### What is being asked
Identify each line below that contains the string "paksus" and copy those lines unchanged.

Start of Provided records

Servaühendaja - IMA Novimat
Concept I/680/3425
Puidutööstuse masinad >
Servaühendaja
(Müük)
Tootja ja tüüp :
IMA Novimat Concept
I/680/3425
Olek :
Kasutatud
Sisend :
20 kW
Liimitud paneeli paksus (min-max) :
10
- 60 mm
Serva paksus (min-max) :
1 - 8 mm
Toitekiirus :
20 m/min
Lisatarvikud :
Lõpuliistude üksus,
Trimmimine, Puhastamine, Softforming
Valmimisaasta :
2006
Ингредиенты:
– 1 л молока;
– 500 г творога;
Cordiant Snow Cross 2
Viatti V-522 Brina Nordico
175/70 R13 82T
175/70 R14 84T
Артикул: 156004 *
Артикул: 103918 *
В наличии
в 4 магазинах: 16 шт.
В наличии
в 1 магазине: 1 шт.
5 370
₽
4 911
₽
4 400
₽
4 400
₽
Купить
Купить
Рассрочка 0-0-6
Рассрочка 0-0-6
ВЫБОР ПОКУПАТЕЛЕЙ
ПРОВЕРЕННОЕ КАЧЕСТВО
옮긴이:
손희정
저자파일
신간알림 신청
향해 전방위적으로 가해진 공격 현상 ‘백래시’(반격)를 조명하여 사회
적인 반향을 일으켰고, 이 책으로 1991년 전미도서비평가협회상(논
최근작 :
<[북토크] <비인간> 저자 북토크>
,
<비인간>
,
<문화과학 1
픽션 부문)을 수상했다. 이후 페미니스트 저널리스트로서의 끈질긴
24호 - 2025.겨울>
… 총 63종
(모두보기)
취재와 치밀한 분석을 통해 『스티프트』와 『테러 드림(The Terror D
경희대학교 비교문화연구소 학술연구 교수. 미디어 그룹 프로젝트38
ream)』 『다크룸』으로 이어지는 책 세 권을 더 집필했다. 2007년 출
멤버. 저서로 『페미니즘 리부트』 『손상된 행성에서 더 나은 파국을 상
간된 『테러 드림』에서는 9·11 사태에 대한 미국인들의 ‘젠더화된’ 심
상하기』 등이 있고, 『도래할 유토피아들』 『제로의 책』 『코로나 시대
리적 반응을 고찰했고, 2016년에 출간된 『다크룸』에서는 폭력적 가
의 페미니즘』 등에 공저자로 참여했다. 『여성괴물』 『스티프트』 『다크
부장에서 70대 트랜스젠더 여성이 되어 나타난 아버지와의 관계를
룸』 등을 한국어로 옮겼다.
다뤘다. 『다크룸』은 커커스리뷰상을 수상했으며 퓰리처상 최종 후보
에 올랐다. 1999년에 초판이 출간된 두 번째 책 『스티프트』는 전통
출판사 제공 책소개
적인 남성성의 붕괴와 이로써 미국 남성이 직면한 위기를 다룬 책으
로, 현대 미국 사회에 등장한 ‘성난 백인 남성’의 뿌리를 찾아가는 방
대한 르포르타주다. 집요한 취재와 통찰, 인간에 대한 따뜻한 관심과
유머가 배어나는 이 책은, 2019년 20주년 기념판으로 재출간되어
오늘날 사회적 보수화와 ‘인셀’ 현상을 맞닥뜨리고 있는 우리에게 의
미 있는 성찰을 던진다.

End of Provided records

### Task response
Liimitud paneeli paksus (min-max) :
Serva paksus (min-max) :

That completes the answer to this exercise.